1. Concept Overview
Self-induction is the process in which a changing current in a coil induces an emf in the same coil. This happens because a current-carrying coil produces its own magnetic field, and when the current changes, the magnetic flux linked with the coil also changes. According to Faraday’s law, this change in flux induces an emf.
The important point I always keep in mind: a coil resists any change in the current flowing through it. This opposition comes in the form of induced emf.
1.1. One-line idea
Changing current in a coil → changing flux → induced emf in the same coil.
2. Why Self-Induction Happens
Whenever current flows through a coil, it produces a magnetic field around it. If the current changes, the magnetic field also changes. This changing field links with the turns of the coil and produces an induced emf according to Faraday’s law.
2.1. Opposition to change (Lenz’s point of view)
According to Lenz’s law, the induced emf in the coil always opposes the change in current. This is why a coil behaves like it has inertia for electric current — it doesn’t like sudden changes.

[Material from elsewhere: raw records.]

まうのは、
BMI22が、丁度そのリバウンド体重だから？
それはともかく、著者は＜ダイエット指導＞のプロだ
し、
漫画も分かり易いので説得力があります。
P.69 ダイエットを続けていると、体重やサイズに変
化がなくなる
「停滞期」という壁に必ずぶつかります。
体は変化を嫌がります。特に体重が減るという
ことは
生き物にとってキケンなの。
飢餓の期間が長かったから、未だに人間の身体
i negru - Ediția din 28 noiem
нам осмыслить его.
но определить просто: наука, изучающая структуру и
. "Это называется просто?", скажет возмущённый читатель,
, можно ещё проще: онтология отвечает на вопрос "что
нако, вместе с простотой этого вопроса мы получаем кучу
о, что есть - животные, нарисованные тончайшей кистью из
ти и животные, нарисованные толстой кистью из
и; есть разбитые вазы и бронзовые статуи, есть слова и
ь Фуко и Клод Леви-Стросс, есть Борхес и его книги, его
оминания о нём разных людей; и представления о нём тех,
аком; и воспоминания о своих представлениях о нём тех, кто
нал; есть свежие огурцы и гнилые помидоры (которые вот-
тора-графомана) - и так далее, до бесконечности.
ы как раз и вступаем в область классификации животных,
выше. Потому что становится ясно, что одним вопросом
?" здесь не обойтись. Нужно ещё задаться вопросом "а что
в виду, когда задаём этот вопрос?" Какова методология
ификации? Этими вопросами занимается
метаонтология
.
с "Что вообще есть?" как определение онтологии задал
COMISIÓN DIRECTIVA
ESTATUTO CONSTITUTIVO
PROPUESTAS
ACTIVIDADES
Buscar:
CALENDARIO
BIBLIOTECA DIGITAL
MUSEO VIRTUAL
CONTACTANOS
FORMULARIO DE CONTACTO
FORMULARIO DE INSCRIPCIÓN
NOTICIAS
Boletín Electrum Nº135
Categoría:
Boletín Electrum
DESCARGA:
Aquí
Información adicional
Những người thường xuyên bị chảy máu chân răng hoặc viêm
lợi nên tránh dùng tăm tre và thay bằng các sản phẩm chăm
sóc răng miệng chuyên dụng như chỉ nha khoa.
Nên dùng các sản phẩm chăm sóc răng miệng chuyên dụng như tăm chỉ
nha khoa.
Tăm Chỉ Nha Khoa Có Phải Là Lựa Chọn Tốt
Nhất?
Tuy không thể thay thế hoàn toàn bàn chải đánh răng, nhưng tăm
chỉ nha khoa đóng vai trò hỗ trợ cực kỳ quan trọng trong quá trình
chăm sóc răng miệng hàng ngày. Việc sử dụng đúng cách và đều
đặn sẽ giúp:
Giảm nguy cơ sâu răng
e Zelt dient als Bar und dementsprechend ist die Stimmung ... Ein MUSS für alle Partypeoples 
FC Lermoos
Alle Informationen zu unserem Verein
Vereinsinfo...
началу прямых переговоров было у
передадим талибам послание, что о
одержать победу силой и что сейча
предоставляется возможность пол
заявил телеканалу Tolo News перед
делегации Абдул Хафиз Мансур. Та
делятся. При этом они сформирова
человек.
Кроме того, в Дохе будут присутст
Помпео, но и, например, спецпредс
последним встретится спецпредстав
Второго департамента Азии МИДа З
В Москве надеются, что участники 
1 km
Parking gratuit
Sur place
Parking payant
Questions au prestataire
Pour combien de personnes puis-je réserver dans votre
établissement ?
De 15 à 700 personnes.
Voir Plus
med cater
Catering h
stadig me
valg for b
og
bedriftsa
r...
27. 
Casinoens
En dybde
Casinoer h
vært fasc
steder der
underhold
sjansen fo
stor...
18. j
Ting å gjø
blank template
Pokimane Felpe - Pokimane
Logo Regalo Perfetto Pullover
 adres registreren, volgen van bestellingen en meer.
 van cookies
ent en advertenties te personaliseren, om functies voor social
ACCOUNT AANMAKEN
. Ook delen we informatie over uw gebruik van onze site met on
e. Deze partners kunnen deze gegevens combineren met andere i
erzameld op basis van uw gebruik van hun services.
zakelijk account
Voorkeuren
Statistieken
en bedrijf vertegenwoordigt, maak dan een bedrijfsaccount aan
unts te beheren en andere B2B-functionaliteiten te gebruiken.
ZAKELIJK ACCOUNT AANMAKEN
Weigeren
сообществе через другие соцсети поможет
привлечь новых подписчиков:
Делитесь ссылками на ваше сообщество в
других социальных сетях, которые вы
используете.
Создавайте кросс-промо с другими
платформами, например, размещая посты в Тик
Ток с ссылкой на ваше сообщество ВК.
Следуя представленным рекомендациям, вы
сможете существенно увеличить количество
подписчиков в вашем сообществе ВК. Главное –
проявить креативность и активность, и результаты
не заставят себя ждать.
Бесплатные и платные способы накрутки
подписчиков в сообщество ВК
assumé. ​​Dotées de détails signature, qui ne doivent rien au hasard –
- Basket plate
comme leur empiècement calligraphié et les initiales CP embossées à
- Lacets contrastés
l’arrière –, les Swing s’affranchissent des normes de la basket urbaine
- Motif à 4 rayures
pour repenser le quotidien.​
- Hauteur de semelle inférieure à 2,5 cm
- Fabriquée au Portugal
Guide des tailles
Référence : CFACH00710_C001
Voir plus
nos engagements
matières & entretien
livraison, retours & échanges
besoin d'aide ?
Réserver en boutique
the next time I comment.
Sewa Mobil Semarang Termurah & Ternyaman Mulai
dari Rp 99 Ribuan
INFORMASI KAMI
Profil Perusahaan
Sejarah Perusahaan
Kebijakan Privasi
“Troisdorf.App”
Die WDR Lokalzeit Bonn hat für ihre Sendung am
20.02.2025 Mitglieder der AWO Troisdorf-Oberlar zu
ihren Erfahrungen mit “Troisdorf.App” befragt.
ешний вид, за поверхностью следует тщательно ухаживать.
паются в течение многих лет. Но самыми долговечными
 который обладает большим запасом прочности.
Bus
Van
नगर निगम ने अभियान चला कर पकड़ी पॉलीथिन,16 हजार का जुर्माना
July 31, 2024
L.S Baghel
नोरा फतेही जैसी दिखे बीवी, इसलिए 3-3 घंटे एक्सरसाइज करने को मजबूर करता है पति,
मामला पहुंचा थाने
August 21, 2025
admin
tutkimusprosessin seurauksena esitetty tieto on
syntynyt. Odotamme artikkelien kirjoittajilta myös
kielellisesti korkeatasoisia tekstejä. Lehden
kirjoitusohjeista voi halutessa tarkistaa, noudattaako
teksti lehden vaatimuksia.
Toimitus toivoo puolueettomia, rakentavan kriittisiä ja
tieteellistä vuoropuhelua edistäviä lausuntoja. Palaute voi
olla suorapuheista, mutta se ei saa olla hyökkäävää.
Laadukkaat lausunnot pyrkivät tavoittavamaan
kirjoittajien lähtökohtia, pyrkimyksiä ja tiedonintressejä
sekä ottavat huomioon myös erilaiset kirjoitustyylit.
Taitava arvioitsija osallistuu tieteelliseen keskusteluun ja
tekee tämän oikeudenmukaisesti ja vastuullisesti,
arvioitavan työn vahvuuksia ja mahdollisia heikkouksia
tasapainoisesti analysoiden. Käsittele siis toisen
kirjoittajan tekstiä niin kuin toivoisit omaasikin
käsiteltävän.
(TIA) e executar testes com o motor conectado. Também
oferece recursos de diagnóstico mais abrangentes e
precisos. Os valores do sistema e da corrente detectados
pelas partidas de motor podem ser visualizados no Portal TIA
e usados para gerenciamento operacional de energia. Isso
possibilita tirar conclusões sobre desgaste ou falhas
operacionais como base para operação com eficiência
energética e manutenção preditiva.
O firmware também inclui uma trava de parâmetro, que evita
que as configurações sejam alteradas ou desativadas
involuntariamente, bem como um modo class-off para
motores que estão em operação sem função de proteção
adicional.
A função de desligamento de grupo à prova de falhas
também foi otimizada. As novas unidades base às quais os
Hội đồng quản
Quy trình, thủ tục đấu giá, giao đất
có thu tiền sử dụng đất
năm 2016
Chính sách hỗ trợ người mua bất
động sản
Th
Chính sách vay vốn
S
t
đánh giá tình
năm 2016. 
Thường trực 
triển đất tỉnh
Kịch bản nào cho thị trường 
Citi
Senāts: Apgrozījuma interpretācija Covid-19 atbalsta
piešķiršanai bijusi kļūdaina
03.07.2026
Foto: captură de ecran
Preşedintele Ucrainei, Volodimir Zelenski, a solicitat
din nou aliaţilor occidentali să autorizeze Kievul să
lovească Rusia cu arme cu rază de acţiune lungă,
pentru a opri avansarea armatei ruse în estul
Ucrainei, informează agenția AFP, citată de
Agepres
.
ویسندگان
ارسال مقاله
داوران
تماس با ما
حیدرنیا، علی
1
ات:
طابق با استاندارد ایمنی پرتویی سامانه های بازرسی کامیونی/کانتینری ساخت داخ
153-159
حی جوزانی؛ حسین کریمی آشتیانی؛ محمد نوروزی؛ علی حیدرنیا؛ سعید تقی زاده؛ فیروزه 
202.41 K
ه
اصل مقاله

3. Induced EMF in Self-Induction
The induced emf is produced only when the current is changing. If the current is steady and unchanging, there is no induced emf.
The mathematical form of induced emf due to self-induction is:
\( \varepsilon = -L \dfrac{dI}{dt} \)
3.1. Meaning of symbols
- \( \varepsilon \): induced emf in the same coil
- \( L \): self-inductance of the coil
- \( dI/dt \): rate of change of current
- Negative sign: indicates opposition to change (Lenz’s law)
3.2. Important note
A larger rate of change of current produces a larger induced emf. Also, a coil with more turns or a strong magnetic core has a larger self-inductance and therefore generates a stronger induced emf for the same change in current.
4. Understanding Self-Inductance
Self-inductance is the property of a coil by which it opposes any change in the current flowing through it. I think of it as the electrical equivalent of inertia — just like a body resists change in motion, a coil resists change in current.
4.1. Definition in simple words
Self-inductance (L) is the induced emf per unit rate of change of current. Mathematically:
\( L = \dfrac{\Phi_B}{I} \)
or for induced emf:
\( \varepsilon = -L \dfrac{dI}{dt} \)
4.2. Factors affecting the value of L
- Number of turns in the coil
- Coil shape and dimension
- Presence of magnetic core (iron core increases L)
- Permeability of the material inside the coil
5. Energy Viewpoint
As the current increases, work has to be done against the induced emf. This work is stored as magnetic energy. When the current decreases, the coil releases this stored energy.
5.1. Energy stored in an inductor
The magnetic energy stored in the coil is given by:
\( U = \dfrac{1}{2} L I^2 \)
This expression helps me understand why inductors are used in circuits to smooth current changes.
6. Examples That Show Self-Induction Clearly
Certain everyday situations help me visualise how self-induction works.
6.1. Sudden switching of a circuit
When a switch is turned on suddenly, the current doesn’t rise instantly due to self-induction. The coil resists the sudden increase by producing an opposing emf.
6.2. Spark in a switch
When a circuit containing a coil is opened suddenly, the current tries to drop to zero. The coil resists this drop and produces a high induced emf, which may cause a spark across the switch.
6.3. Choke in fluorescent lamps
A choke (inductor) limits the sudden rise of current when starting the lamp. Its self-inductance helps control current flow smoothly.